**DIRECTIONS**. From the entries below, pull out every line that contains the string "kidney". The match is case-sensitive.

**MATERIAL PROVIDED**.
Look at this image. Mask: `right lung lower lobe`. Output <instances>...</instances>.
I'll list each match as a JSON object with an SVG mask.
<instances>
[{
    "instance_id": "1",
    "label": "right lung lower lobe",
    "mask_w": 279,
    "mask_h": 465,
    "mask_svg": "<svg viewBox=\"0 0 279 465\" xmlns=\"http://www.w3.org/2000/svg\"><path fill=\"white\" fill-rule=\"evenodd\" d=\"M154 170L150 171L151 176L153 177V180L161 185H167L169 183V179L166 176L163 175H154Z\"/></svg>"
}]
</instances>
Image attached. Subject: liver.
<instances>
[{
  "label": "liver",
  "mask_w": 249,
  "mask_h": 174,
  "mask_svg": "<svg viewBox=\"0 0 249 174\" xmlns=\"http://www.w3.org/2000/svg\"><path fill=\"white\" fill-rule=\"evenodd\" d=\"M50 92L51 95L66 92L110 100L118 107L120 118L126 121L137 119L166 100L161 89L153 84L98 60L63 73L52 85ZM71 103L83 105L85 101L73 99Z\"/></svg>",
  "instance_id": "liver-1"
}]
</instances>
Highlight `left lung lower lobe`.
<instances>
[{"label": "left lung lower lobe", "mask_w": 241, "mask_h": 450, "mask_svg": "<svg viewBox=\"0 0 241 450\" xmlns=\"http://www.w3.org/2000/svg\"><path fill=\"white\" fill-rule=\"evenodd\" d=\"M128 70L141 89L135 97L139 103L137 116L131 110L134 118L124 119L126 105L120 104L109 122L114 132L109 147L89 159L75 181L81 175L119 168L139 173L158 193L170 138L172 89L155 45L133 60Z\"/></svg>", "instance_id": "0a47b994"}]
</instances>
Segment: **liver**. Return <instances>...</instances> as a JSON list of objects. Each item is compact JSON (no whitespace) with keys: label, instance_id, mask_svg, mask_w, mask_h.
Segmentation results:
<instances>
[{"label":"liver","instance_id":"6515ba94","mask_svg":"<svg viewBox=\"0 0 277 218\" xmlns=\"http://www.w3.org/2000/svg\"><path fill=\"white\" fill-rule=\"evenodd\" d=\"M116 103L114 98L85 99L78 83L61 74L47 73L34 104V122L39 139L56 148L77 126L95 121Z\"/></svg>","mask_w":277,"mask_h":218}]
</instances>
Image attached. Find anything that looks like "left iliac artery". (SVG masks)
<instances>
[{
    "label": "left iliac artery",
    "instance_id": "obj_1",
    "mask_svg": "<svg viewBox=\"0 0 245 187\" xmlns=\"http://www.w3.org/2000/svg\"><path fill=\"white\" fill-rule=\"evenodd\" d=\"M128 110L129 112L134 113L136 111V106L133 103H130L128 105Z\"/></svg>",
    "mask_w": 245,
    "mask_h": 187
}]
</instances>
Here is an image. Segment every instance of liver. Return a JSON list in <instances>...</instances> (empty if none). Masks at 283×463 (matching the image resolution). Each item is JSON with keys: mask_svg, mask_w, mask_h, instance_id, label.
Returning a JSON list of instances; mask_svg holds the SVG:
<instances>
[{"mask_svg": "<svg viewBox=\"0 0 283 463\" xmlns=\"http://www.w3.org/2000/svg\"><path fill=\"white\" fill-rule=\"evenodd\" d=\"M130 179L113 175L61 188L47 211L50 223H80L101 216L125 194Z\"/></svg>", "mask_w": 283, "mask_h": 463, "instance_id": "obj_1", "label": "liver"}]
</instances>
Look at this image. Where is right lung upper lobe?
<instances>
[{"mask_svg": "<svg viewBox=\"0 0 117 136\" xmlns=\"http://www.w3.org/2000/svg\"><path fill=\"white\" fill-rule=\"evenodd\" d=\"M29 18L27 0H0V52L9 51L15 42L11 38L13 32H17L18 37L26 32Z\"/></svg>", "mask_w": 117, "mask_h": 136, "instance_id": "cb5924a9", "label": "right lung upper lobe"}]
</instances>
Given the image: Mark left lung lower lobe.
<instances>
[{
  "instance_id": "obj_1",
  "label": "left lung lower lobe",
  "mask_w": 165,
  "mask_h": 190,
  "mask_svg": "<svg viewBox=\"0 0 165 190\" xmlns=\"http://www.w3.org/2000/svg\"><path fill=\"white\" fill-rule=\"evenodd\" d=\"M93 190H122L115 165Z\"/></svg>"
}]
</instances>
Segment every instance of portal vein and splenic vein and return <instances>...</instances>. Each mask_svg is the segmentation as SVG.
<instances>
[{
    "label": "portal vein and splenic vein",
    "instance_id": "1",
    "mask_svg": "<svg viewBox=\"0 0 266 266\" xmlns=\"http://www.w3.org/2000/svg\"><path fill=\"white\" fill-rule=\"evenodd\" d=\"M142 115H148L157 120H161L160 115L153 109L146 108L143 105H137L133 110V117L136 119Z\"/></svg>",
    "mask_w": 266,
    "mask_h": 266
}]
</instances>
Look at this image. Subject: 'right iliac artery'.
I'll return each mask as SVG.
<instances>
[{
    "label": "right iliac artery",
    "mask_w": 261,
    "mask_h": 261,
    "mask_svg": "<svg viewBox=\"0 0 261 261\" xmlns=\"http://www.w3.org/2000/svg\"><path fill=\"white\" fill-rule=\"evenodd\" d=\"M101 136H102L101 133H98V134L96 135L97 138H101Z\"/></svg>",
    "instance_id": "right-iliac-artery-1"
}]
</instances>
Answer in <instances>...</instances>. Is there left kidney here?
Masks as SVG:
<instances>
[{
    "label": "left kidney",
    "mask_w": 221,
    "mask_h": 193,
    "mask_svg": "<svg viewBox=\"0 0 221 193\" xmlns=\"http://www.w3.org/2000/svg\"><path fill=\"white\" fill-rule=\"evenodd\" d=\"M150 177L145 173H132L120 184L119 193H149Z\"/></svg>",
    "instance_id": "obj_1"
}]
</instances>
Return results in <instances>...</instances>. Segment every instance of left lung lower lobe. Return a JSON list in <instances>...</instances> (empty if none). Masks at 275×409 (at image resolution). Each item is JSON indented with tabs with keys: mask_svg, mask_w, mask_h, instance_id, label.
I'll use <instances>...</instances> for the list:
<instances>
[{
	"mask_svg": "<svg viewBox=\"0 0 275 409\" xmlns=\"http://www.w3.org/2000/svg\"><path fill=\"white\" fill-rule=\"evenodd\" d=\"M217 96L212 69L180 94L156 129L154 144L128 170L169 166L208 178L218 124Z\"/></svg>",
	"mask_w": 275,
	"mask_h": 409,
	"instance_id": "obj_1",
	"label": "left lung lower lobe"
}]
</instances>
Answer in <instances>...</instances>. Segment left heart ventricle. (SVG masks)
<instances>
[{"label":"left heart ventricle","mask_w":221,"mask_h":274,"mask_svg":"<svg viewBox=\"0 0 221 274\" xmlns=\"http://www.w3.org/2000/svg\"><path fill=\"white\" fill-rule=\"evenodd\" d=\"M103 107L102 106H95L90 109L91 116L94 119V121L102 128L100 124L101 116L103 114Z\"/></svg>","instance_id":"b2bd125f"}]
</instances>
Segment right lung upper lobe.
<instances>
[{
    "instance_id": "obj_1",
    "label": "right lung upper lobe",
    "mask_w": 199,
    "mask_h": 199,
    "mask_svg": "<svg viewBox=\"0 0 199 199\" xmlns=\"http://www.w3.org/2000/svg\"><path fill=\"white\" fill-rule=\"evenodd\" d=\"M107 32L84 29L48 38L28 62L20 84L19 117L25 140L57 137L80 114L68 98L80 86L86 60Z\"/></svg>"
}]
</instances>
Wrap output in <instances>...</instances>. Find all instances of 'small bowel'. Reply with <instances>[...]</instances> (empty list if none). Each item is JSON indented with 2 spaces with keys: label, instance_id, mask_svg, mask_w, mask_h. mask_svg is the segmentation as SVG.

**EXERCISE RESPONSE**.
Answer in <instances>...</instances>. Is there left kidney here?
    "label": "left kidney",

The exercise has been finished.